[[ Extracted entries open ]]

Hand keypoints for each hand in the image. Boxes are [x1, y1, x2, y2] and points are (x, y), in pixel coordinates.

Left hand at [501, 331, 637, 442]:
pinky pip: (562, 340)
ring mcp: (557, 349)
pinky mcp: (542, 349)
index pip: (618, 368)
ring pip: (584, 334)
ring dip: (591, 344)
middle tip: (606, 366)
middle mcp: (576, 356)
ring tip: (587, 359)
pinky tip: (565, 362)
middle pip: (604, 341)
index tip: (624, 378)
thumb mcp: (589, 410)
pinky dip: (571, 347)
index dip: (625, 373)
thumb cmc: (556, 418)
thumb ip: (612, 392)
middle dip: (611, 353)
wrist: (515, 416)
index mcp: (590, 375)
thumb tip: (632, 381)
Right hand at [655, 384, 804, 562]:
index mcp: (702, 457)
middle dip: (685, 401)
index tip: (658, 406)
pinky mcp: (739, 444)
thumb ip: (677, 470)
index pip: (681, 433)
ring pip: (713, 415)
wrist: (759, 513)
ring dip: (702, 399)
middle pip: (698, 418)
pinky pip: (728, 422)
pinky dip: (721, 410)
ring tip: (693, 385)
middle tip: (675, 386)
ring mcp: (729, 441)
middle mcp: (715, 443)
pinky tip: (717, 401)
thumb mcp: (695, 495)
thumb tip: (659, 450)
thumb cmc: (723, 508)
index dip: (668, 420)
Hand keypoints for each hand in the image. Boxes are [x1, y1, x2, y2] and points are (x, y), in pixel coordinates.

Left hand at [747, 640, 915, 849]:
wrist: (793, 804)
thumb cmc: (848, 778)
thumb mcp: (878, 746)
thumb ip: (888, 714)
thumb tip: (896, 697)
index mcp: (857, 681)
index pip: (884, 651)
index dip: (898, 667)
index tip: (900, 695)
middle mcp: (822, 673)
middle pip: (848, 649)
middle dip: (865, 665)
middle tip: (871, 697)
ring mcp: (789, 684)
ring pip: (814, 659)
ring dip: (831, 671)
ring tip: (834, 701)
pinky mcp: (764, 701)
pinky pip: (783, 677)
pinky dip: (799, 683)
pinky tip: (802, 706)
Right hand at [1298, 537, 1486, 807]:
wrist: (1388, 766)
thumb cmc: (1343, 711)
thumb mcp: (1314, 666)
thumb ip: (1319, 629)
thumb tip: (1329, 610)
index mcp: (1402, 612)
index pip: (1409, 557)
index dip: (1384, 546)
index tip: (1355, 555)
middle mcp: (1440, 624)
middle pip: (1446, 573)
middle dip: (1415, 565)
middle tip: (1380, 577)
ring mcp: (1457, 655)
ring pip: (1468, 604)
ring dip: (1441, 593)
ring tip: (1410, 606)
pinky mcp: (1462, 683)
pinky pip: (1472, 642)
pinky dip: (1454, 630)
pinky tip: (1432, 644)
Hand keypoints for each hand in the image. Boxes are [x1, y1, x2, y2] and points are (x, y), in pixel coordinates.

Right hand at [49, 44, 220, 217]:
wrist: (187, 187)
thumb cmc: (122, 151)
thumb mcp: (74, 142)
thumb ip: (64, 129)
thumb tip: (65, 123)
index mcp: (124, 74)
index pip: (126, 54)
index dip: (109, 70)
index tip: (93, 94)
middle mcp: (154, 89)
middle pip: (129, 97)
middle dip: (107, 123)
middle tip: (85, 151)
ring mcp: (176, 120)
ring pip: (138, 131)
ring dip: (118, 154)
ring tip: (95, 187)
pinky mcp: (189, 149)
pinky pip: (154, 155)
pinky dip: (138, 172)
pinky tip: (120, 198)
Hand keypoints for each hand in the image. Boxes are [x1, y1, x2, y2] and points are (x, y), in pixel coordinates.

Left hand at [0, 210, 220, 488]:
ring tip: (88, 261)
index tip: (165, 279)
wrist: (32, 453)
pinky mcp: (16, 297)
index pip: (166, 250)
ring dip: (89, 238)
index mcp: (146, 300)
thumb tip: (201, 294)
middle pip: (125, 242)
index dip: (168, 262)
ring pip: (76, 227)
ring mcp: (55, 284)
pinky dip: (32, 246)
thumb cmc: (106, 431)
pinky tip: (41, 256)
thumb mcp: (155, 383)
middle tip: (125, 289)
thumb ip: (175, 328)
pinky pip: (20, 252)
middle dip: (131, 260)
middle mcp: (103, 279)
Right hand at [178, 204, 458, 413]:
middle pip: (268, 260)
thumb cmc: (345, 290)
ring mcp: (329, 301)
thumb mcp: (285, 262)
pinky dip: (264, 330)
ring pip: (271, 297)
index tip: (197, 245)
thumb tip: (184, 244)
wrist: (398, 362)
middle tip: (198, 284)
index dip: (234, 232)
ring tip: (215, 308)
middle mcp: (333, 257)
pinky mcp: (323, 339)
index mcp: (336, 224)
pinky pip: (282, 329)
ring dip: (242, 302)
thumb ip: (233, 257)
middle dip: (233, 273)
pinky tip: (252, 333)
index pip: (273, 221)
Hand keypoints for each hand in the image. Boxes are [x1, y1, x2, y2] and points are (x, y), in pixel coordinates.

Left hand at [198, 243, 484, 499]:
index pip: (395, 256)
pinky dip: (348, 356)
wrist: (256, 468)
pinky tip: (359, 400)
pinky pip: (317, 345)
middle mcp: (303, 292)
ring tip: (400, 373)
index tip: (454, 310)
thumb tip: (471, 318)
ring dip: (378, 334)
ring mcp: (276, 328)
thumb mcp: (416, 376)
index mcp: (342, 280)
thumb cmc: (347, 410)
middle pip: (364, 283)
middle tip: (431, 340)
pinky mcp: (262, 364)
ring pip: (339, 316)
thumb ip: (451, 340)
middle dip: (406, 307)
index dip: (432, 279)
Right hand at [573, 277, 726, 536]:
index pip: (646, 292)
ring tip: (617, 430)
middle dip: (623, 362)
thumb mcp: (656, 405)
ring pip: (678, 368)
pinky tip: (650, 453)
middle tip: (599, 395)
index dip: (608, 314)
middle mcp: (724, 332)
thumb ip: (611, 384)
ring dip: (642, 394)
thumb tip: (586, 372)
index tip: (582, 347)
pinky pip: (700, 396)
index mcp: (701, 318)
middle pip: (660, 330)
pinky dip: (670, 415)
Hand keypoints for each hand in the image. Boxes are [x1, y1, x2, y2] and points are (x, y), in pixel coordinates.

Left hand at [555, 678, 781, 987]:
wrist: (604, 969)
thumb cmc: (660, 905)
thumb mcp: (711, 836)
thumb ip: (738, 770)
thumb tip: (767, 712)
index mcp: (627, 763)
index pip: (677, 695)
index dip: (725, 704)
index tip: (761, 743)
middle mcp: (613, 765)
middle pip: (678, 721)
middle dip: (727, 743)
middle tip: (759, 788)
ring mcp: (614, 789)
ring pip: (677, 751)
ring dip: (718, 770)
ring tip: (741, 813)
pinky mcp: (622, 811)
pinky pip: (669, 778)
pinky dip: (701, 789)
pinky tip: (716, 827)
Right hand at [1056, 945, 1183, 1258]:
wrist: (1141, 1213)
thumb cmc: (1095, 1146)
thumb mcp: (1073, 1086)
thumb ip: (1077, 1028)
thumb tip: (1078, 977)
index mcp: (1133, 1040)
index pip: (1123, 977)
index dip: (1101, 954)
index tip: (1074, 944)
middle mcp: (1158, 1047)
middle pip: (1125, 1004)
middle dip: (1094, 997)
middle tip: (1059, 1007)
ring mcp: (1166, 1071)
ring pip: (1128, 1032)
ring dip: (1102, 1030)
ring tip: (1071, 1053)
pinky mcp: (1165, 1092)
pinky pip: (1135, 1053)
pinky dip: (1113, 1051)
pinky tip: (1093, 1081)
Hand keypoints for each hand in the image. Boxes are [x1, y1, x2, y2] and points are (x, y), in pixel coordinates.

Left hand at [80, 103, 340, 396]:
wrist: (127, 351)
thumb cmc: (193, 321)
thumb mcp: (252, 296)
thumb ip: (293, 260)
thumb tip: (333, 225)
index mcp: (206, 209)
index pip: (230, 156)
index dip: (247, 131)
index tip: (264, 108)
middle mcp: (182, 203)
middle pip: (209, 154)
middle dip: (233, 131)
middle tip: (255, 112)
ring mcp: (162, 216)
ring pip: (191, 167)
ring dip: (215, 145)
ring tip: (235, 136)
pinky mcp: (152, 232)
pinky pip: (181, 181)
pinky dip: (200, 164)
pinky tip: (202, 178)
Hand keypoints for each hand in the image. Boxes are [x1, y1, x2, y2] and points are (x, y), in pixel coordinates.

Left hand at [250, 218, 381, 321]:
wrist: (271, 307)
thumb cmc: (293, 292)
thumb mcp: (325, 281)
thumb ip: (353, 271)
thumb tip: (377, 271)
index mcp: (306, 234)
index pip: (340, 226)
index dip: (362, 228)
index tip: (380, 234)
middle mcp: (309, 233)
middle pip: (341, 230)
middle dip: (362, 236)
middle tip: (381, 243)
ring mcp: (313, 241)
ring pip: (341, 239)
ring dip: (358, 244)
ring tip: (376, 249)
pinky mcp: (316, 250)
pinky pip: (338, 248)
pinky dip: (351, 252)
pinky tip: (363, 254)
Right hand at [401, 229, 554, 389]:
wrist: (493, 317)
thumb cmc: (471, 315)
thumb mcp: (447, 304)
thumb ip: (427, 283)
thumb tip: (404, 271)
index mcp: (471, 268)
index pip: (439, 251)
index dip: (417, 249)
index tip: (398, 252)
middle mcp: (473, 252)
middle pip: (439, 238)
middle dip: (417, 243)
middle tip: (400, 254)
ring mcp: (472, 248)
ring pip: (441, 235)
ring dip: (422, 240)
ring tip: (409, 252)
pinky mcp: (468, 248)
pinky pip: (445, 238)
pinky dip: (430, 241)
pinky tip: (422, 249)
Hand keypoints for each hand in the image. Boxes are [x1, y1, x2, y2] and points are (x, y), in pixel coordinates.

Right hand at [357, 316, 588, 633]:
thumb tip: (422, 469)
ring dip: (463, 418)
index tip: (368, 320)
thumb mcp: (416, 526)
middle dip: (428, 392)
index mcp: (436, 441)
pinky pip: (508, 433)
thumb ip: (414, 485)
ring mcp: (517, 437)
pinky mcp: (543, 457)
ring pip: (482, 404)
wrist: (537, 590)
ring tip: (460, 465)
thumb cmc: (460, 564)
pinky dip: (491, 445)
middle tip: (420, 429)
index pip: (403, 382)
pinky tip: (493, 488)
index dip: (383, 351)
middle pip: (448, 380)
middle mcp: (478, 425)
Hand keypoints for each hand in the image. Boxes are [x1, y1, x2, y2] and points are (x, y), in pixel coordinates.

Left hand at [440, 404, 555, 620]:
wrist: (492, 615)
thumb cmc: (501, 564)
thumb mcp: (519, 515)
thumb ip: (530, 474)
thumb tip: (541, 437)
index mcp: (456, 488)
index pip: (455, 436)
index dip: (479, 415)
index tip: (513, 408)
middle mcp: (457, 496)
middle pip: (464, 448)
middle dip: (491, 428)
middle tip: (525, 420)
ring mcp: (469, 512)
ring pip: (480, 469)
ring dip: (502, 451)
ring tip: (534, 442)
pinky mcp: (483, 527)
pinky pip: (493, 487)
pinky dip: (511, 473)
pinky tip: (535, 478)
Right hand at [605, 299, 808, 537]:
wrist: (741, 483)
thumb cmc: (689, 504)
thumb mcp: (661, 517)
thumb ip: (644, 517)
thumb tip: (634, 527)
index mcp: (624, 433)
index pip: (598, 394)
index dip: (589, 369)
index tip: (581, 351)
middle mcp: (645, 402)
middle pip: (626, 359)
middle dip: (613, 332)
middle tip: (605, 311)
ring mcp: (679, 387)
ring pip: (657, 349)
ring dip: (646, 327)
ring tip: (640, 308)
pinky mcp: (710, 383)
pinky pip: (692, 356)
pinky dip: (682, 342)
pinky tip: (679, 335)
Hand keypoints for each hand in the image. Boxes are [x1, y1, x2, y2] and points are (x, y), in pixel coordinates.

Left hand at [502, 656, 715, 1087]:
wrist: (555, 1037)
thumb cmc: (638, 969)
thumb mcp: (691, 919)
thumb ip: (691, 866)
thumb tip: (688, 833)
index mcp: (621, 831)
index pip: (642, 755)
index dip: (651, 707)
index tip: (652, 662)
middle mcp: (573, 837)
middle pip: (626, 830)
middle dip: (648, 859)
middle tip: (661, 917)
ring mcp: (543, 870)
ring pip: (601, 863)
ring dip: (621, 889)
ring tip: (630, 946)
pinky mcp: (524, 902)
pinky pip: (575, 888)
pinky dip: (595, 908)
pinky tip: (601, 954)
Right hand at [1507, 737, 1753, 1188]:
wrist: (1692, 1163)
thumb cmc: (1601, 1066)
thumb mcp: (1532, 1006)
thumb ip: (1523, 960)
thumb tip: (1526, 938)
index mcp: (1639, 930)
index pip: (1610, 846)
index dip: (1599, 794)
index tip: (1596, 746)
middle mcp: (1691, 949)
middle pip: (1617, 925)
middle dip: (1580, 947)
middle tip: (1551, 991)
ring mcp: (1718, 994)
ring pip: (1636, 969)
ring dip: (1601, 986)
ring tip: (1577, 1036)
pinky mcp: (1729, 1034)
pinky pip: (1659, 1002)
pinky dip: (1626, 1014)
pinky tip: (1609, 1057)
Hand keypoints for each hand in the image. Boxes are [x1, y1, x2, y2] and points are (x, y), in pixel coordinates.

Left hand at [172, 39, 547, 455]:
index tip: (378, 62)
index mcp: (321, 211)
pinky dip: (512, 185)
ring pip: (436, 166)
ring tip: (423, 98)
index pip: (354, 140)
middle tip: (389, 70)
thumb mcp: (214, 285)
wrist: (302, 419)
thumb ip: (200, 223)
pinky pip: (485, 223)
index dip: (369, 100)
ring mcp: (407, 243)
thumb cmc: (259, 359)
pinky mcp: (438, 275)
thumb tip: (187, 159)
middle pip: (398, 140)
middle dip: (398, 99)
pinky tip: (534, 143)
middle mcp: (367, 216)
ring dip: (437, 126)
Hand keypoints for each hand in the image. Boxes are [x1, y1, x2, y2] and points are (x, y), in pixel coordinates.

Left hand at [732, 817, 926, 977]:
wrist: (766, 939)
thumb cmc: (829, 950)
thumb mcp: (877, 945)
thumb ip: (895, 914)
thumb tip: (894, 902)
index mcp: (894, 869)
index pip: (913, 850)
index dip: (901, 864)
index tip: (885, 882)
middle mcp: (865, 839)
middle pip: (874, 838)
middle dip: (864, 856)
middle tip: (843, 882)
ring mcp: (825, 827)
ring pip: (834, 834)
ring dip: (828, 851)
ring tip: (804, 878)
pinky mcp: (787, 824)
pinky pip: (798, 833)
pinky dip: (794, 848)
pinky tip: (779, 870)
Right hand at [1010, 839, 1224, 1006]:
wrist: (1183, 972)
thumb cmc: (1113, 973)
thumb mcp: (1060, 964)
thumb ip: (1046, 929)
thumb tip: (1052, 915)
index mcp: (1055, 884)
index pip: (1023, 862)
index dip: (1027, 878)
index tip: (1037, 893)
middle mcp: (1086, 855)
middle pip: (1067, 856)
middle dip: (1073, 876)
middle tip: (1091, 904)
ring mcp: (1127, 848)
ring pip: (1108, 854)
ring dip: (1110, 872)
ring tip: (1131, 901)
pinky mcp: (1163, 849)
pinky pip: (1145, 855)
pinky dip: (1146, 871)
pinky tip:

[[ Extracted entries closed ]]

* Task brief *
Go line by line through the records and copy those that contain the word "Left".

* Task result *
Left hand at [501, 331, 637, 442]:
Left hand at [747, 640, 915, 849]:
Left hand at [0, 210, 220, 488]:
Left hand at [198, 243, 484, 499]:
Left hand at [555, 678, 781, 987]:
Left hand at [80, 103, 340, 396]:
Left hand at [250, 218, 381, 321]:
Left hand at [440, 404, 555, 620]:
Left hand at [502, 656, 715, 1087]:
Left hand at [172, 39, 547, 455]:
Left hand at [732, 817, 926, 977]:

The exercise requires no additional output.